During the Aseres Yemei Teshuva this year, Rabbi Haber Shlit”a advised me to read the writings of Rav Tzaddok HaCohen, particularly Takanas HaShovin. Generally speaking, I read the Hasidic mystics the way the Rivash advises one read the Kabbalists – even if it’s from a known Mekubal – it’s still only a maybe.
As I read through it, some of his ideas stuck, some of them sounded crazy and some of them needed some time to mature in my mind. As I’ve been studying Nazir recently (siyum planned here) and one concept sticks out in my mind.
Screenshots of the text are below, but the basic concept, as far as I’m concerned, is that, while there is a general Torah wisdom that applies broadly to all Jews at all times – there is another, deeper wisdom that applies to specific individuals at specific times and places. This wisdom is not perceivable to everyone. It is the wisdom of the heart to which the children of Issachar merited.

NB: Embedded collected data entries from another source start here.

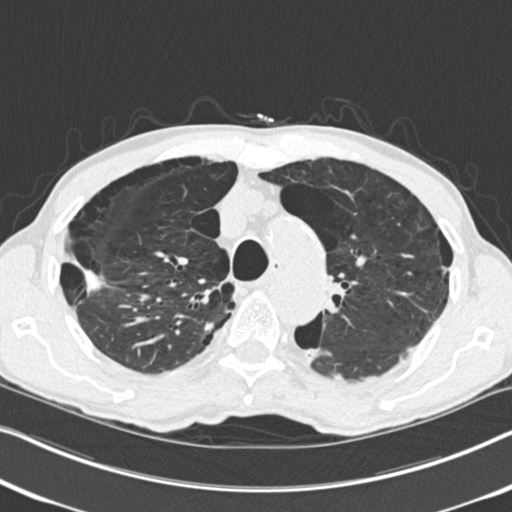
Low-dose screening chest CT, one axial slice; position 184 of 251 along the scan axis; lung window (W 1500 / L -600 HU); 2 mm slice thickness; 512 × 512 image matrix, field of view 334 × 334 mm.
Structures marked on this image (manually delineated by an expert):
- lesion 1 (tumor, upper lobe of right lung): box from (x=82, y=268) to (x=104, y=294) px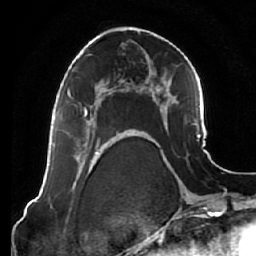
Breast MRI (dynamic contrast-enhanced), one axial slice; slice 34 of 64 in the series (ordered by position); cropped to one breast; dynamic contrast-enhanced series, time point 2 of 7 at this slice position (early post-contrast); 1.5 T; TE 2.5 ms, TR 5.4 ms; 2.5 mm slice thickness; 256 × 256 image matrix. Female patient.
Structures marked on this image (semi-automatic segmentation, software-assisted and operator-edited):
- enhancing-tissue mask used for the functional tumour volume (all voxels passing the contrast-enhancement thresholds inside the analysis volume; usually the tumour): bounding box <68,80,122,135> (left, top, right, bottom; pixels)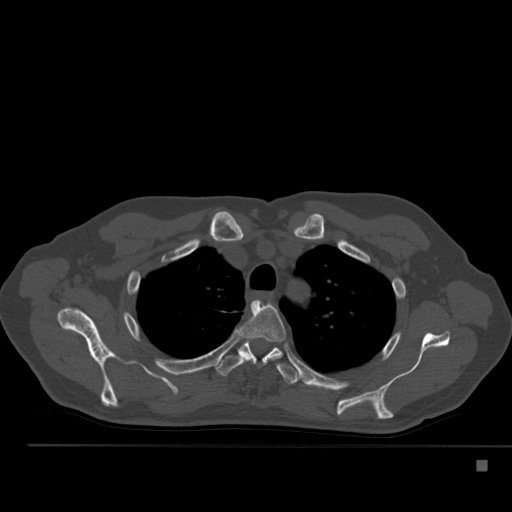
CT including the spine, one axial slice; slice 390 of 517 in the series (ordered by position); reconstruction kernel Br40s; bone window (W 1800 / L 400 HU); 1.5 mm slice thickness; 512 × 512 image matrix, field of view 408 × 408 mm. Male patient, age 70 years. From the clinical record (not read from this slice): primary cancer: renal.
Structures marked on this image (semi-automatically segmented with operator editing):
- T3 vertebra: bounding box <240,300,286,361> (left, top, right, bottom; pixels)
- T4 vertebra: <215,338,300,384>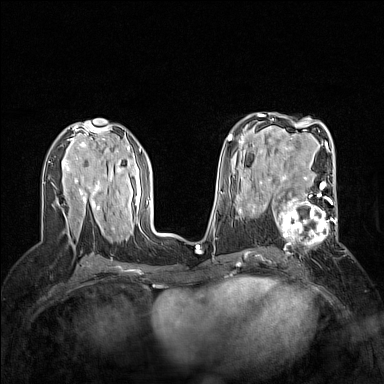
Breast MRI (dynamic contrast-enhanced), one axial slice; position 82 of 160 along the scan axis; dynamic contrast-enhanced series, time point 2 of 7 at this slice position (early post-contrast); 1.5 T; TE 1.8 ms, TR 5 ms; 384 × 384 image matrix, field of view 300 × 300 mm. Female patient.
Annotated regions visible in this slice (semi-automatically segmented with operator editing):
- enhancing-tissue mask used for the functional tumour volume (all voxels passing the contrast-enhancement thresholds inside the analysis volume; usually the tumour): bounding box <264,186,337,243> (left, top, right, bottom; pixels)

This type of wisdom is called הפלאה (haflaa) and the פרשה of the נזיר was given to such a person. (The root is פלא)
The idea that despite the fact there are general laws of the Torah – it’s not all “one size fits all” and that there is room for an individual to discover his or her own path that cures what ails their individual soul – is expressed in the Nazir who sees something specific that moves him to change his way of life
I am reminded of the verse in Shoftim where Manoach asks for the name of the angel who has just told him that his son shall be a Nazir. The angel replies:
ויאמר לו מלאך י-הוה למה זה תשאל לשמי והוא פלאי
The angel of G-d replied: why do you ask for my name and it is felli.Judges 13:1
According to the commentators – פלאי is not the name of the angel – the angel is saying that his name is hidden and ever changing. It seems relevant that this is the angel sent to reveal to Manoach and his wife the specificity of their son’s life mission. The story of Samson is still bewildering to us all these years latter.
והוא פלאי – מכוסה תמיד הוא משתנה ואין ידוע למה משתנה היוםרש”י שם
May we all be zocheh to find the wisdom in our hearts and our own personal understanding of the Torah.